Is Virginia’s Population Growth Slowing?

by James A. Bacon

The 2011 U.S. Census numbers are in, and the Brookings Institution is on top of them. The big story: Population growth continued decelerating across the United States and in Virginia, although the Old Dominion is still growing more rapidly than the national average.

Brookings attributes the decline to several factors: weak immigration, a downturn in fertility and the passage of Bay Boomers out of their child-bearing years. The aging of the Boomers is irreversible. However, the dip in immigration and fertility could be temporary, related to the economic downturn. Fewer immigrants are coming to the U.S. because they see less economic opportunity, while women are deferring child-bearing until economic prospects improve. Giving credence to this interpretation, the chart below shows that the decline began around 2006-2007, more or less when the recession began.

Annual Growth Rates by Census Region, 2001-2011. Credit: Brookings Institution.

Annual Growth Rates by Census Region, 2001-2011. Credit: Brookings Institution.

However, the fit is less than perfect. For starters, the recession didn’t begin until 2007. The downturn in population growth preceded it. Moreover, the Northeast saw a significant uptick in population growth through 2009, defying the economic downturn. Recession is at best a partial explanation. Another reason may be stronger economic growth and an increasing in economic opportunity in countries, most notably Mexico, that accounted for most immigrants. As I have suggested in an earlier blog post, the 1990s-2000s immigrant surge may have peaked and may be undergoing a long-term hiatus.

As for Virginia, the Old Dominion has never been a top-tier growth state. Although we are lumped in with the “South” and population growth has exceeded that of the Northeast and Midwest, we never kept pace with Texas, Florida or North Carolina.
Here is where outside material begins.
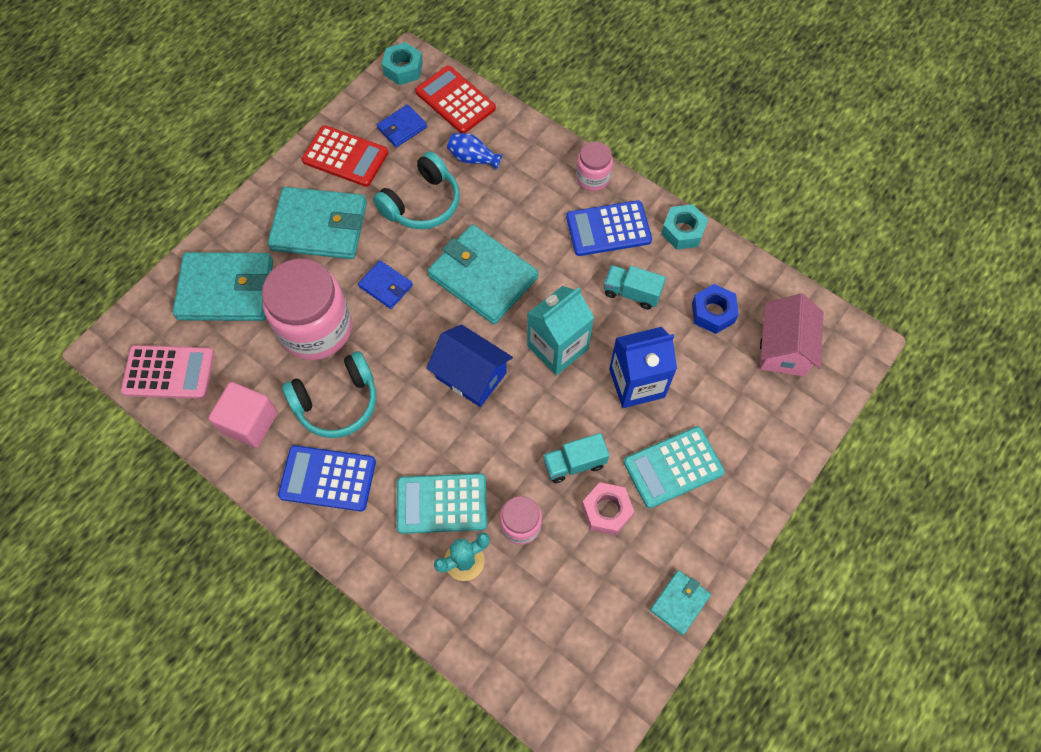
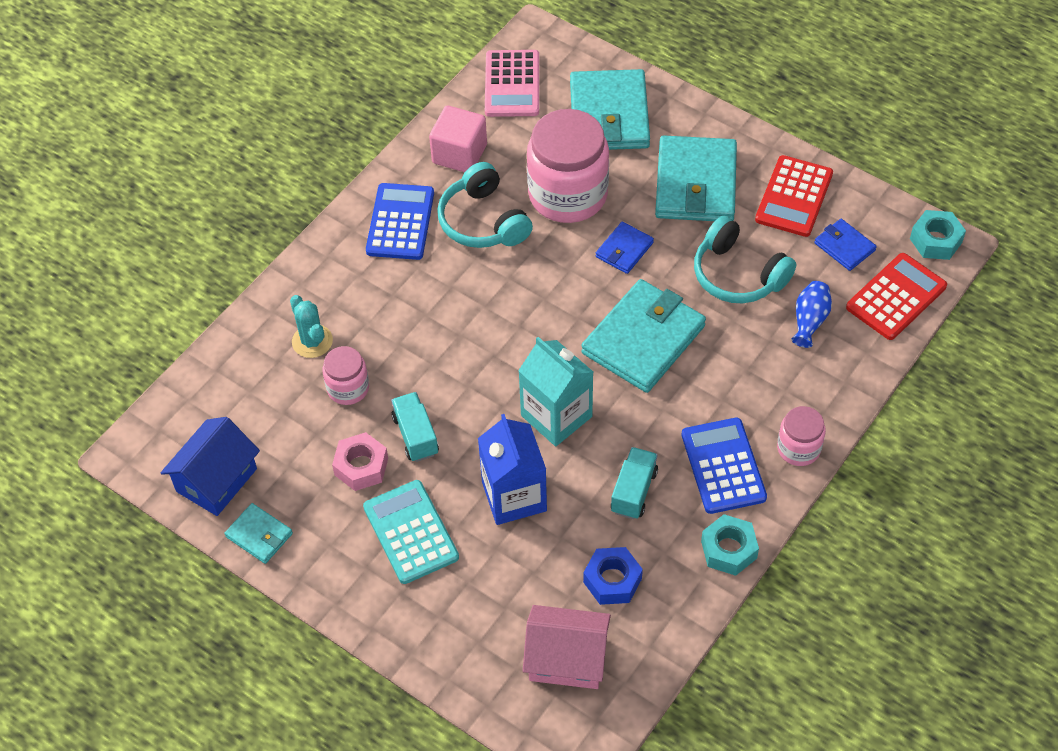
camera: 90 degrees right, 10 degrees down
(442, 503) = (372, 318): turquoise calculator -> none
(471, 375) = (518, 335): blue house -> blue house (216, 480)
While Virginia ranked as the 15th fastest-growing state in 2010-11, according to Brookings numbers, compared to 2005-2006, our growth rate has fallen faster than the national average. Admittedly, the picture is complicated: Population growth in Virginia actually increased through 2009-10 before plunging last year.
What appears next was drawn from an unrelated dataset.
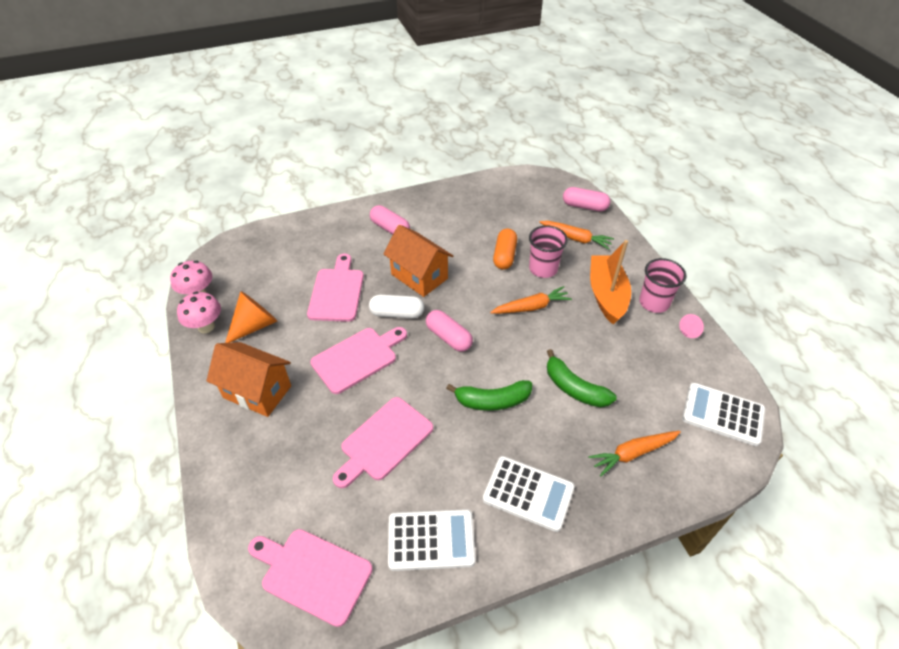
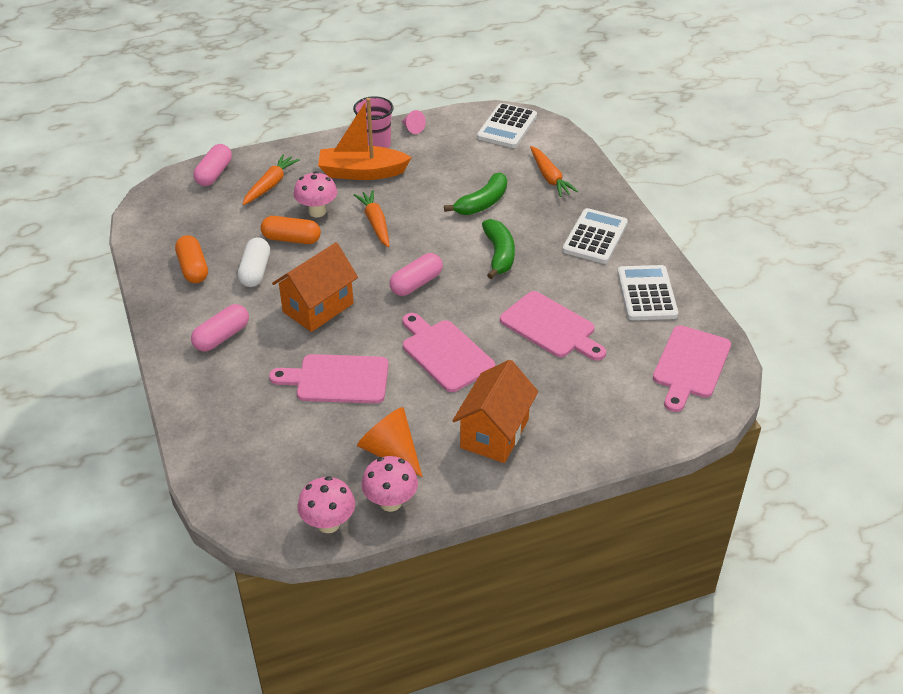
camera: 90 degrees left, 5 degrees down
(397, 313) = (378, 324): white capsule -> white capsule (255, 271)
(466, 207) = (193, 268): none -> orange capsule
(543, 269) = (317, 212): pink cup -> pink mushroom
I would hypothesize that the population growth was concentrated in Northern Virginia, which benefited from an unprecedented level of federal deficit spending, hiring and outsourcing to contractors. As the stimulus package petered out in the last year, so did some of the economic impetus for economic growth. Federal spending cannot possibly continue growing at the same rate as the past few years, so that economic prop for Northern Virginia population growth is likely to disappear.

Brookings frets about the slowdown in population growth from a national economic perspective. Fewer people in the workforce means slower economic growth and fewer taxpayers to support an aging population. Both are valid concerns. The picture is more mixed from a state-local perspective, however.

Fewer people equals reduced growth pressure — fewer houses to build, fewer schools, fewer roads, less infrastructure — in Virginia’s fast-growth counties. As the state and counties plan for future growth, there is a temptation to rely upon  population projections extrapolated from past trends. But if immigration is slowing, women are having fewer babies and the population is growing older, those projections may not pan out.

It’s certainly too early on the basis of a single year’s spectacular fall-off in Virginia population growth to draw firm conclusions. But the trend bears watching. The last thing we need to do in an era of constrained public finances is over-invest in transportation and other infrastructure based on projections that never materialize.